The deal received a positive critique from a state-hired consulting firm, which concluded that the merger likely would maintain the availability and accessibility of health care services in the Turlock area and would not change access to services for the uninsured or patients in government health programs.
Locals favored mergerSpeakers at a May 31 public hearing in Turlock said they favored the merger as a way to maintain hospital services for Turlock and nearby communities.

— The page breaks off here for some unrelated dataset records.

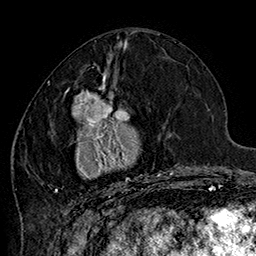
Breast MRI (dynamic contrast-enhanced), one axial slice. Cropped to one breast. Dynamic contrast-enhanced series, time point 2 of 7 at this slice position (early post-contrast). 1.5 T. TE 2.8 ms, TR 5.4 ms. 1 mm slice thickness. 256 × 256 image matrix, field of view 180 × 180 mm. Female patient.
Annotated regions visible in this slice (semi-automatic segmentation, software-assisted and operator-edited):
- enhancing-tissue mask used for the functional tumour volume (all voxels passing the contrast-enhancement thresholds inside the analysis volume; usually the tumour): bounding box <47,70,185,198> (left, top, right, bottom; pixels)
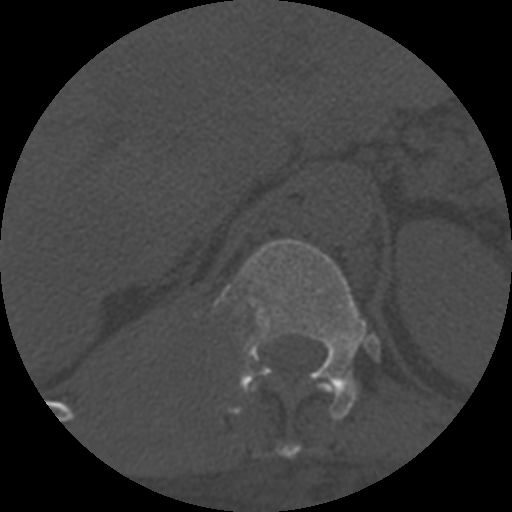
CT including the spine, one axial slice; one of 3 acquisitions stored at this slice position; bone window (W 1800 / L 400 HU); 1.25 mm slice thickness; 512 × 512 image matrix, field of view 160 × 160 mm. Patient age 55 years. Case-level facts recorded for this patient, not image findings: primary cancer: colon.
Outlined on this slice (semi-automatic segmentation, software-assisted and operator-edited):
- T11 vertebra: bounding box [x1, y1, x2, y2] px = [245, 381, 337, 458]
- T12 vertebra: [215, 239, 367, 420]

Tenet has agreed to maintain cardiac care and cancer treatment at 209-bed Emanuel, as well as core services such as the birthing center, intensive care and emergency department, for at least 10 years. In addition, Tenet has promised to spend $30 million in the next five years on investments in expansion, improved services, equipment and medical staff development.
The timing of the FTC's review of the transaction is not known. A preliminary assessment usually requires the parties to wait at least 30 days before closing the deal. If competition issues are raised by the merger, the agency asks for more information from the parties and does a more thorough analysis.
While the vast majority of transactions are allowed to proceed, the FTC sometimes enters a settlement with companies. The most serious concerns about anti-competitive situations can result in the FTC taking action in federal court to block a merger.